Baptism is not a magic formula, but a gift from the Holy Spirit, which enables those who receive it to fight against the “spirit of evil”, believing that God “sent his only Son into the world to cast out the power of Satan … to rescue man from the kingdom of darkness and bring him into the splendour of [the] kingdom of light” (cf. Rite of Baptism for Infants, 56). We know from experience that Christian life is always subject to temptation, especially the temptation to separate from God, from His will, from communion with Him, to fall back into the bonds of worldly seductions. And Baptism prepares us, gives us strength for this daily struggle, even the struggle against the devil who – as Saint Peter says – like a lion tries to devour us, to destroy us.

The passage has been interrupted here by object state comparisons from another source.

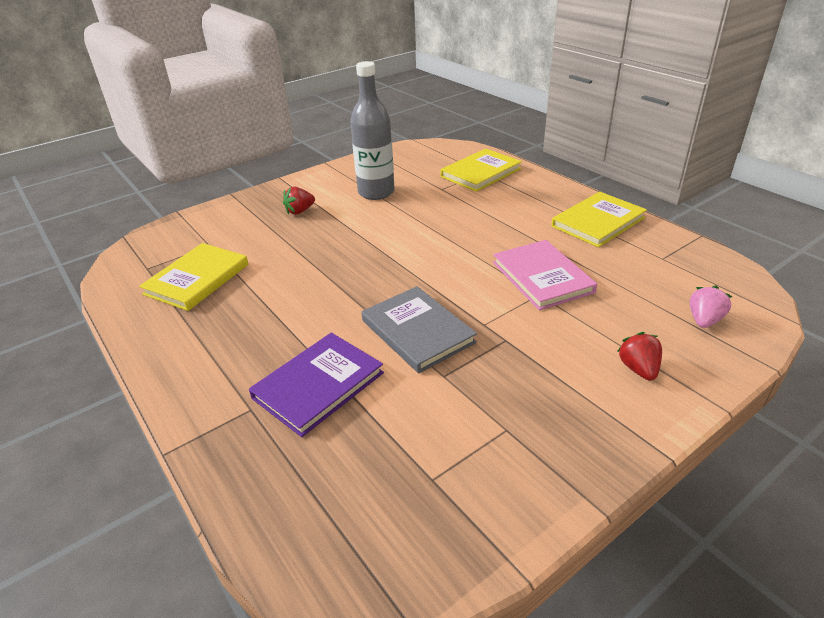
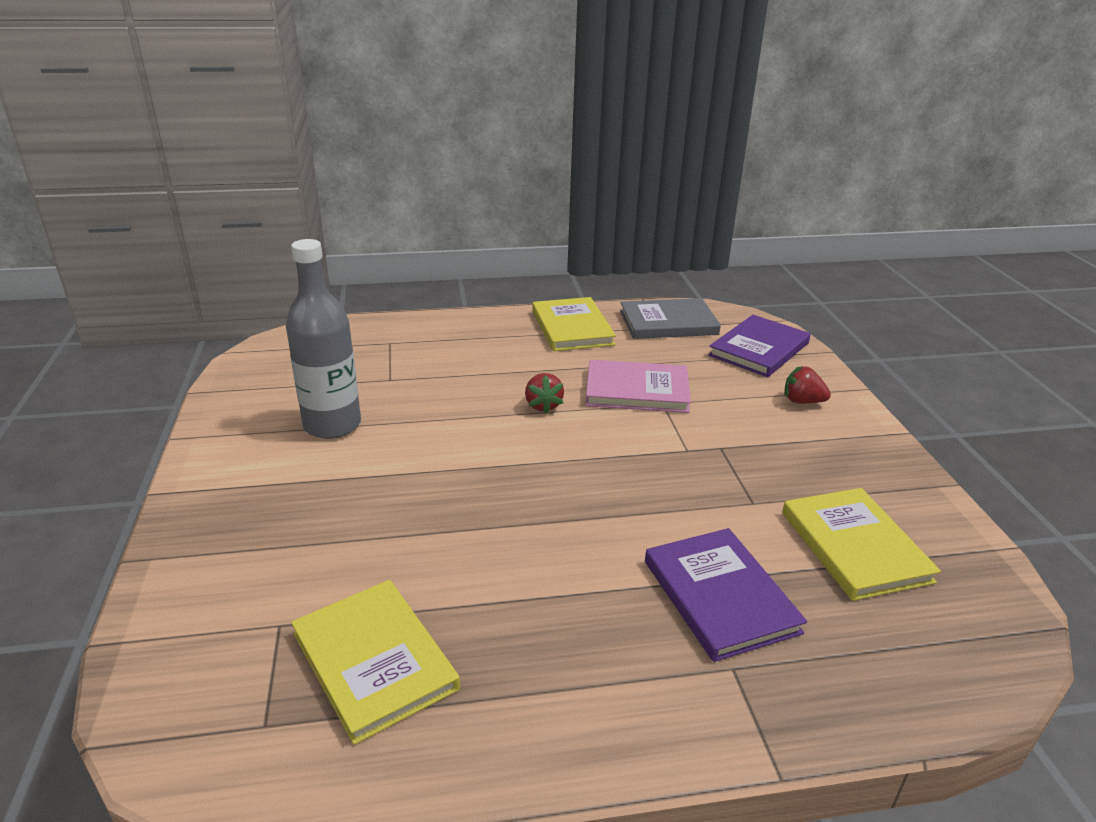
camera: 65 degrees left, 5 degrees down
red strawberry [283,186,315,215] -> red strawberry moved to [525,373,564,414]
grey book [362,286,477,373] -> grey book moved to [620,298,721,339]
yellow book [440,149,522,192] -> yellow book moved to [782,488,941,601]
pink strawberry [690,285,732,328] -> purple book [708,315,811,377]

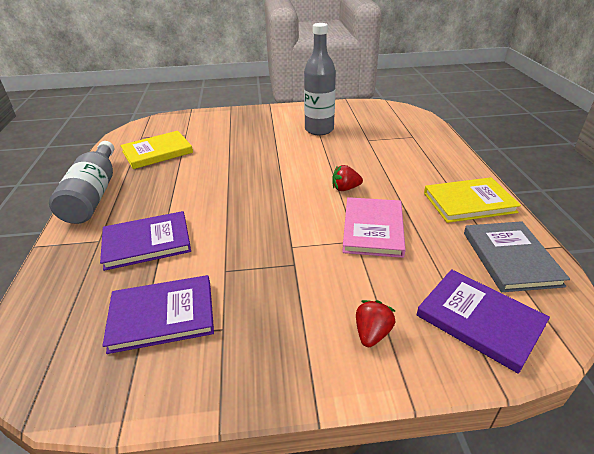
camera: 95 degrees right, 5 degrees up
yellow book [782,488,941,601] -> purple book [102,275,214,354]
none -> grey bottle [49,141,114,224]

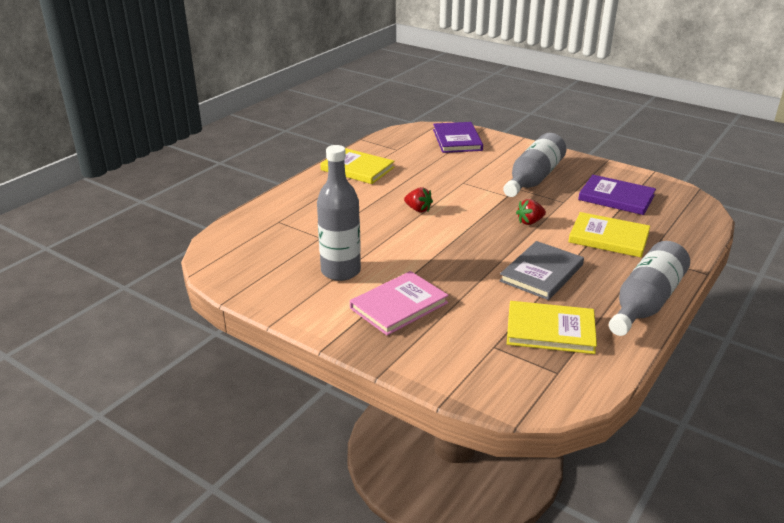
camera: 140 degrees left, 5 degrees down
purple book [100,211,191,271] -> yellow book [568,212,650,257]
pink book [342,197,406,258] -> pink book moved to [350,271,449,336]
red strawberry [356,300,395,347] -> red strawberry moved to [516,199,546,225]
grey book [464,221,570,292] -> grey book moved to [499,241,584,300]
none -> grey bottle [503,133,566,197]

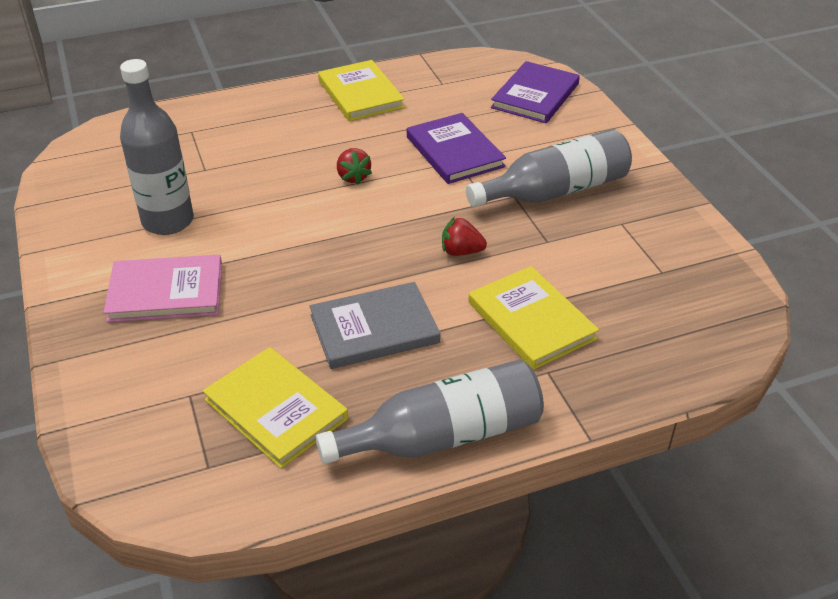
camera: 35 degrees right, 10 degrees up
purple book [578,175,656,215] -> purple book moved to [407,113,506,184]

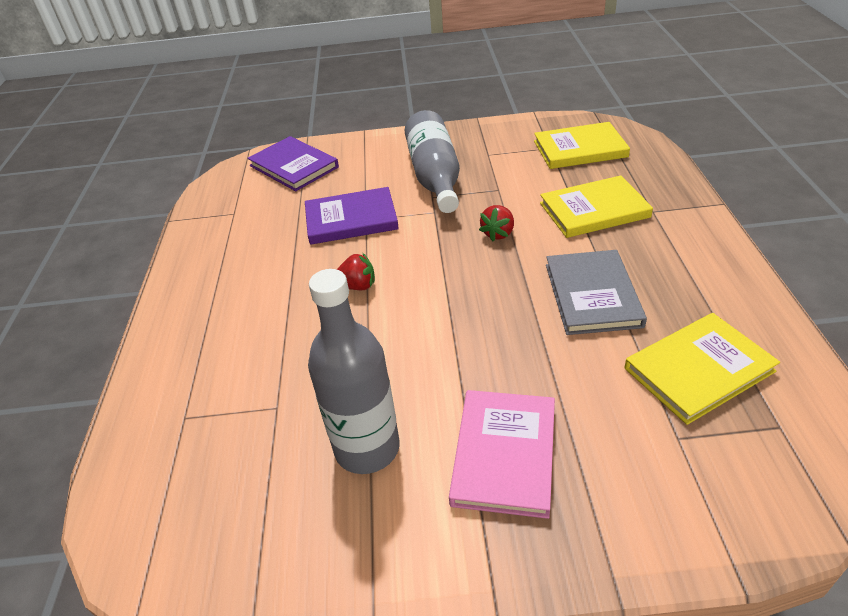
camera: 70 degrees left, 0 degrees up
grey bottle [316,360,544,464] -> none
yellow book [318,60,405,121] -> yellow book moved to [534,122,630,169]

Besides prayer, there is also the anointing on the chest with the oil of the catechumens, who “receive strength to renounce the devil and sin, before approaching the source and being reborn to new life” (Blessing of the Oils, Premises, 3). Because of the oil’s property of penetrating into the body’s tissues and bringing it benefits, ancient wrestlers used to sprinkle with oil to tone the muscles and to slip more easily from the grip of their opponents. In light of this symbolism, Christians of the first centuries adopted the custom of anointing the body of candidates for baptism with oil blessed by the bishop, in order to signify, through this “sign of salvation”, that the power of Christ the Saviour strengthens, to fight against evil and overcome it (cf. Rite of the Baptism of Infants, 105).
It is difficult to fight against evil, to escape from its deceptions, to regain strength after a tiring struggle, but we must know that all of Christian life is a fight. But we must also know that we are not alone, that the Mother Church prays so that her children, regenerated in Baptism, do not succumb to the snares of the evil one but rather defeat them by the power of the Pasch of Christ. Strengthened by the Risen Lord, Who defeated the prince of this world (cf. Jn 12: 31), we too can repeat with the faith of Saint Paul: “I can do all this through Him Who gives me strength” (Phil 4: 13). We can all win, win everything, but with the strength that comes to me from Jesus.